Ato Primeiro – Sociedade Mortuária

Uma pequena sala de teatro acolhe a natureza mais crua do ser teatro. Os atores deambulam na pele de várias personagens expondo a realidade de uma época de conflitos e de mudanças de paradigmas. Numa sociedade rural marcada pela diferença de classes, surge a professora que tenta fazer acreditar aos seus alunos adultos no indivíduo capaz dentro de cada um deles, e do poder da alfabetização e da arte como instrumentos de consciencialização na luta de classes. Para além da figura idealizada da professora, há aqui também uma mãe coragem, que como a mãe de Brecht, entusiasma-se com a aprendizagem, tal como todos os seus companheiros que querem aprender a ler através das palavras que interessam, como por exemplo “associação”. É todo um estado de teatro muito sincero, com os pés descalços, sem grandes artifícios. Os atores e as personagens cantam ritmando a entoação, mas esta não chega ao cantar desgarrado de protesto, é tudo muito mais simples. São feitas algumas caricaturas com tom cómico – a rapariga estadunidense em missão de paz e liberdade que vê aquela situação com a superioridade do olhar ocidental, o rapaz que responde em provérbios mesmo quando se finge de morto – mas o sorriso nunca se fixa por muito tempo no rosto do público, ele surge, espontâneo e instintivo, mas o riso é como que apanhado pela frontalidade dos objetos levantados em cena. Não existe um sentimentalismo saudosista com o retomar às questões políticas da esquerda e direita, dos países comunistas e daqueles que enviavam missionários para atenuar os efeitos vermelhos possíveis. Mas é política aquilo que vemos e que se segue nos atos seguintes.

Ato Segundo – Tempo Morto

O formato do cinema é aqui usado para pôr em contradição duas pontas então distantes da cultura, nesta altura tão postas em contradição. O teatro anticapitalista, com uma forte mensagem social contra o formato televisivo com enormes apoios financeiros das classes conservadoras.

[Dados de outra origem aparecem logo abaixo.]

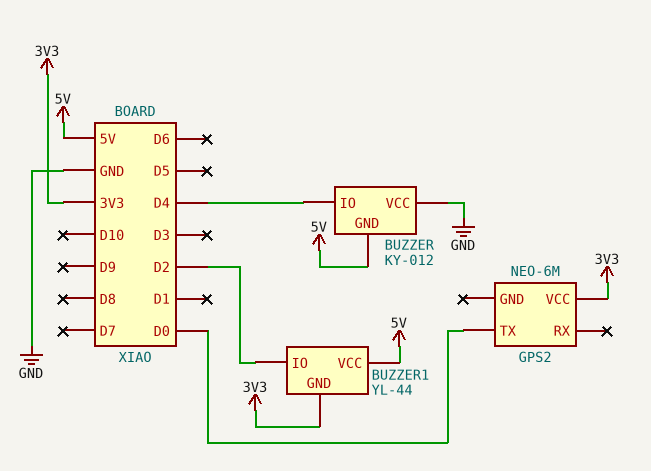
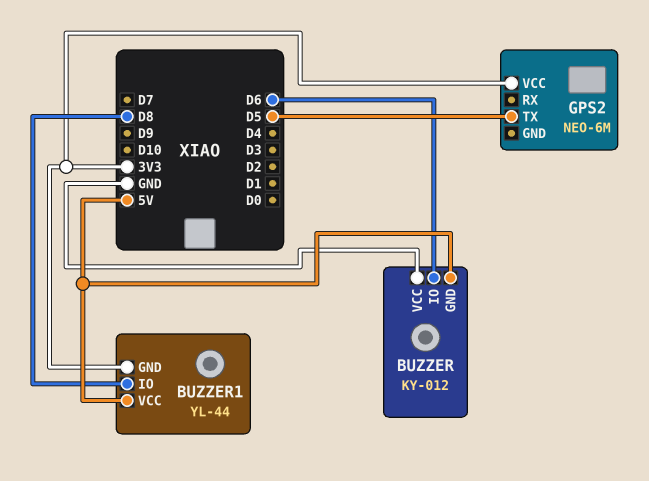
BUZZER pin IO: D4 -> D6
BUZZER1 pin IO: D2 -> D8
GPS2 pin TX: D0 -> D5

O cinema é aqui um meio neutro no seu simbolismo, capta os ensaios de um grupo de teatro de esquerda, as suas reuniões e convívios onde se discute aquilo que se pode fazer e também aquilo que já se faz em países com governos comunistas, como por exemplo Cuba. A câmara marca presença nas manifestações e ajuntamentos de rua que incitam a uma revolução pacífica do povo. Mas filma igualmente as movimentações dos grupos de direita para a implementação de uma nova forma de controlo dos media, as negociações engravatadas para a procura de financiamento, as forças militares prontas a pôr em percurso os seus planos políticos. A personagem que põe estes dois mundos em coligação, apaixona-se por uma atriz do grupo de teatro que apoia e simultaneamente financia a criação de uma estação televisiva. Este banqueiro da burguesia põe em dicotomia estes dois polos que irão separar-se cada vez mais aquando do golpe político conservador.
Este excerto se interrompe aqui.